--- What the exercise asks ---
Update the data from the line containing "Gemeinsam bewegen wir einfach mehr!" through the line containing "gehen? Dann sende", replacing "Teamgeist" with "Zusammenhalt" and keeping everything else unchanged. Return only those lines.

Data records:
• • • •

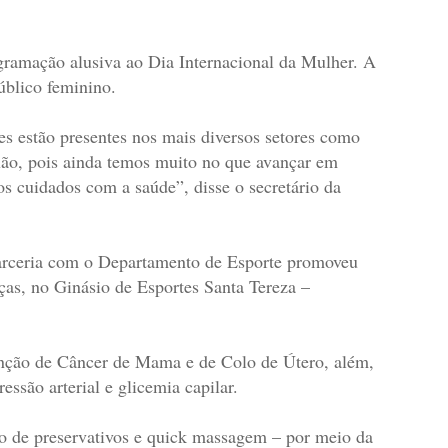
ramação alusiva ao Dia Internacional da Mulher. A
úblico feminino.
 estão presentes nos mais diversos setores como
xão, pois ainda temos muito no que avançar em
os cuidados com a saúde”, disse o secretário da
arceria com o Departamento de Esporte promoveu
ças, no Ginásio de Esportes Santa Tereza –
enção de Câncer de Mama e de Colo de Útero, além,
essão arterial e glicemia capilar.
ção de preservativos e quick massagem – por meio da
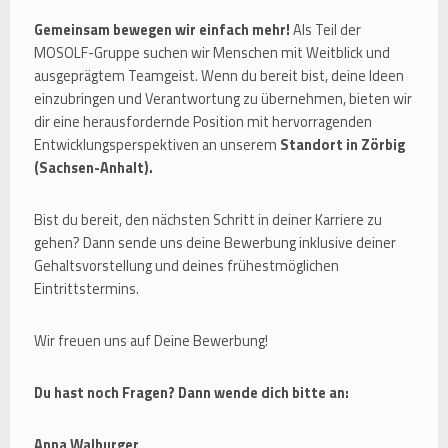
Gemeinsam bewegen wir einfach mehr!
Als Teil der
MOSOLF-Gruppe suchen wir Menschen mit Weitblick und
ausgeprägtem Teamgeist. Wenn du bereit bist, deine Ideen
einzubringen und Verantwortung zu übernehmen, bieten wir
dir eine herausfordernde Position mit hervorragenden
Entwicklungsperspektiven an unserem
Standort in Zörbig
(Sachsen-Anhalt).
Bist du bereit, den nächsten Schritt in deiner Karriere zu
gehen? Dann sende uns deine Bewerbung inklusive deiner
Gehaltsvorstellung und deines frühestmöglichen
Eintrittstermins.
Wir freuen uns auf Deine Bewerbung!
Du hast noch Fragen? Dann wende dich bitte an:
Anna Walburger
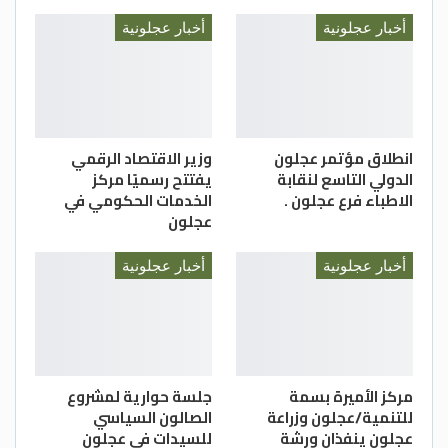
أخبار عجلونية
أخبار عجلونية
انطلاق مؤتمر عجلون
وزير الاقتصاد الرقمي
الدولي التاسع لنقابة
يفتتح رسميًا مركز
الاطباء فرع عجلون .
الخدمات الحكومي في
عجلون
أخبار عجلونية
أخبار عجلونية
مركز الأميرة بسمة
جلسة حوارية لمشروع
للتنمية/عجلون وزراعة
الصالون السياسي
عجلون ينفذان ورشة
للسيدات في عجلون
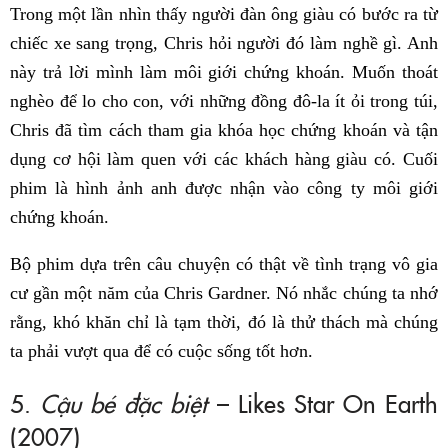
Trong một lần nhìn thấy người đàn ông giàu có bước ra từ
chiếc xe sang trọng, Chris hỏi người đó làm nghề gì. Anh
này trả lời mình làm môi giới chứng khoán. Muốn thoát
nghèo để lo cho con, với những đồng đô-la ít ỏi trong túi,
Chris đã tìm cách tham gia khóa học chứng khoán và tận
dụng cơ hội làm quen với các khách hàng giàu có. Cuối
phim là hình ảnh anh được nhận vào công ty môi giới
chứng khoán.
Bộ phim dựa trên câu chuyện có thật về tình trạng vô gia
cư gần một năm của Chris Gardner. Nó nhắc chúng ta nhớ
rằng, khó khăn chỉ là tạm thời, đó là thử thách mà chúng
ta phải vượt qua để có cuộc sống tốt hơn.
5.
Cậu bé đặc biệt
– Likes Star On Earth
(2007)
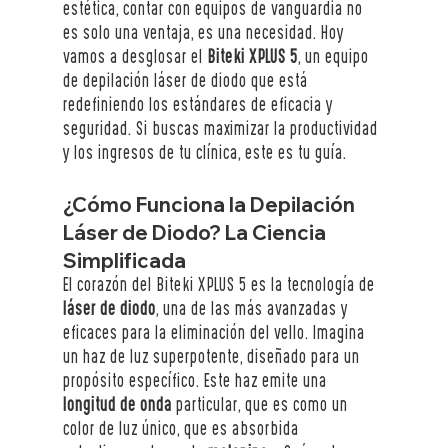
estética, contar con equipos de vanguardia no 
es solo una ventaja, es una necesidad. Hoy 
vamos a desglosar el 
Biteki XPLUS 5
, un equipo 
de depilación láser de diodo que está 
redefiniendo los estándares de eficacia y 
seguridad. Si buscas maximizar la productividad 
y los ingresos de tu clínica, este es tu guía.
¿Cómo Funciona la Depilación 
Láser de Diodo? La Ciencia 
Simplificada
El corazón del Biteki XPLUS 5 es la tecnología de 
láser de diodo
, una de las más avanzadas y 
eficaces para la eliminación del vello. Imagina 
un haz de luz superpotente, diseñado para un 
propósito específico. Este haz emite una 
longitud de onda
 particular, que es como un 
color de luz único, que es absorbida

• • • •

--- Reply ---
Gemeinsam bewegen wir einfach mehr!
Als Teil der
MOSOLF-Gruppe suchen wir Menschen mit Weitblick und
ausgeprägtem Zusammenhalt. Wenn du bereit bist, deine Ideen
einzubringen und Verantwortung zu übernehmen, bieten wir
dir eine herausfordernde Position mit hervorragenden
Entwicklungsperspektiven an unserem
Standort in Zörbig
(Sachsen-Anhalt).
Bist du bereit, den nächsten Schritt in deiner Karriere zu
gehen? Dann sende uns deine Bewerbung inklusive deiner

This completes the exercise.